One obvious reason I'll watch a movie again is that I usually catch something new. Maybe it's not that I don't remember seeing it before, it's just that it might stand out to me more the next time around. For example, in "Before Sunrise," there's a scene where Jesse and Celine are sitting at an outdoor cafe talking, when they are approached by a gypsy woman, a fortune teller. The actual palm reading is nothing special (not this time anyway), just your average "you are becoming a woman," etc., but after the gypsy woman has been paid and begins walking away, she gives them a little bonus message, if you will, as she walks away. She says:
"You need to resign yourself to the awkwardness of life. Only if you find peace in yourself will you find true connection with others."
I was 17 the first time I saw this movie. Coming from this kooky gypsy character, I probably paid it the same cynical attention that the young Jesse character does at that time, if I paid it much attention at all. But this time, probably my 19th time seeing the movie, I was so taken by it, I paused the movie and wrote it down. You need to resign yourself to the awkwardness of life...I am still chewing on this one, trying to figure out what it means to me. I like it.
As I go completely off the hippy reservation, let me just say that movies are not like wine.

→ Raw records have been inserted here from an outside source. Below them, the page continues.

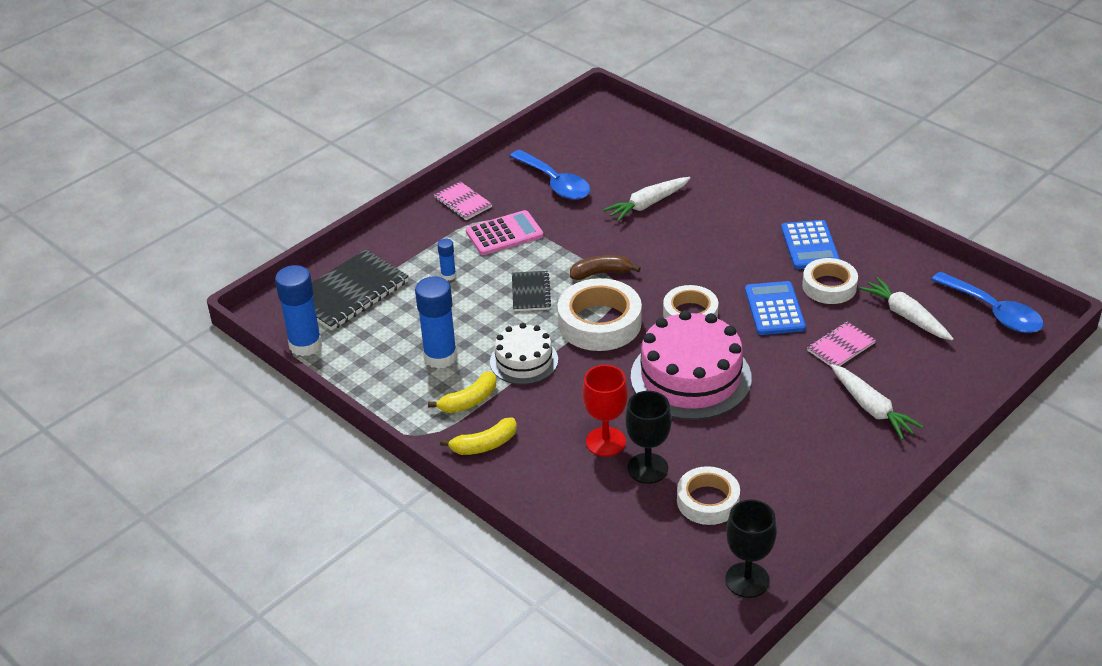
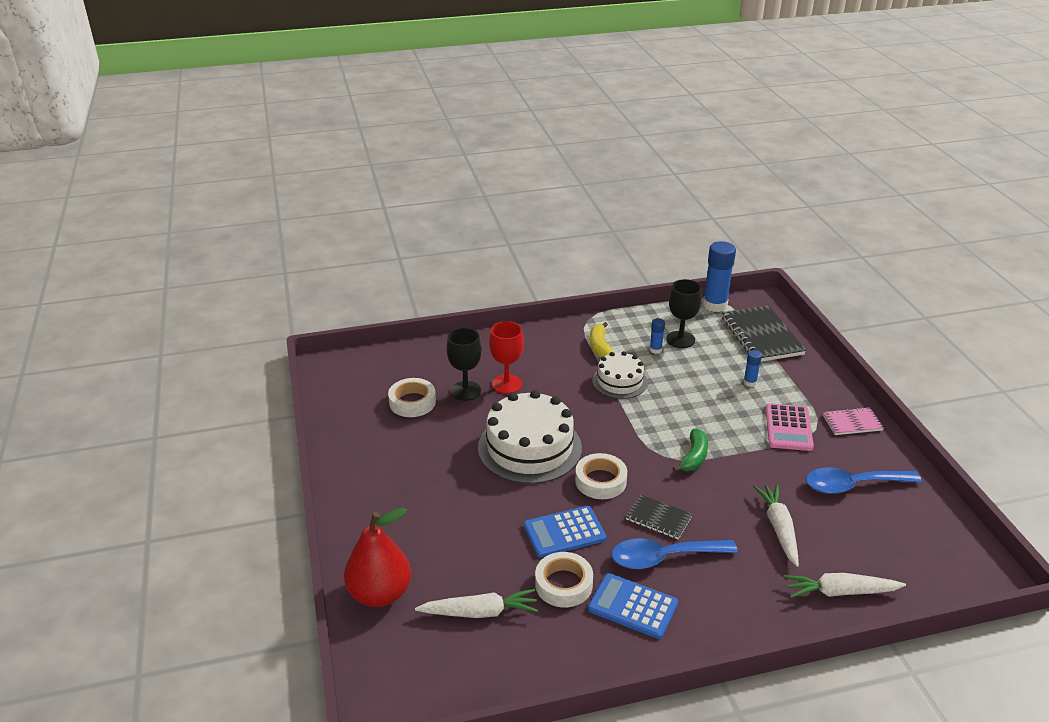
camera: 120 degrees right, 5 degrees down
(440, 357) = (655, 350): blue glue stick -> blue glue stick, size x0.48
(484, 445) = (553, 339): yellow banana -> none
(531, 292) = (697, 412): black notebook -> black notebook (658, 518)
(599, 323) = (631, 431): white tape -> none
(601, 273) = (694, 457): brown banana -> green banana
(690, 377) = (529, 447): pink cake -> white cake
(747, 580) = (339, 389): black goblet -> black goblet (680, 339)
(774, 309) = (564, 532): blue calculator -> blue calculator turned 135 degrees clockwise
(840, 347) = (484, 545): pink notebook -> none
(871, 408) = (404, 522): white carrot -> white carrot (840, 592)
(956, 378) = (380, 593): none -> red pear
(993, 312) = (426, 682): blue spoon -> blue spoon (664, 557)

They are completed works, sealed, delivered, and unchanging. Like with any artistic work in any medium, however, the beauty of the art is not just in the color of the paints, the clever wordplay, or the emotional charge of the performance. The beauty is also in how we react to the art, what it does to us, how it affects the way we view ourselves and life in general. We, of course, are always, constantly changing so it makes sense that movies, like any art, mean different things to us at different times in our lives. If I had seen "Before Sunset" as a 17-year-old kid, I probably would have hated it. I would have thought it was a pointless wallow in a poor, cynical choice of a second act in the story of Jesse and Celine. But as an inescapably somewhat jaded adult, it hit home like an earthquake in the middle of the night.
I guess my point is actually really simple. The movies don't change, but we do and so, while we might still know how they end, our evolving perspectives can change what the movie really means to us. And that's what we truly love about movies, isn't it? Not their plots, not their effects, not even their acting. I just think we just love the way they make us feel. I loved "Before Sunrise" at 17 and I love it just as much at 31. It's a beautiful film about the purity and precociousness of young love that exists in the magical realm between realism and romanticism, where you can't say for sure what is real and what is too good to be true.
As I was looking for a picture to post with this entry, I stumbled on another blog where the author(?) was saying if you didn't see this film for the first time when you were 17-22, you missed your chance, that if you were to see it for the first time outside of that window, you would see these characters talking about life and its possibilities and groan at them to grow up already.
God, I hope that isn't true. I get what he or she means, that if we were to listen to our 18-yr-old selves talking about what we found so fascinating back then, we would want to slap ourselves. Believe me, I definitely get that. But I would hope that even if a first time viewer were not exactly bowled over by a discussion about the logistics of reincarnation, that, even in spite of that, they could not miss the heart of the film, which, to me, is two people finding themselves in each other.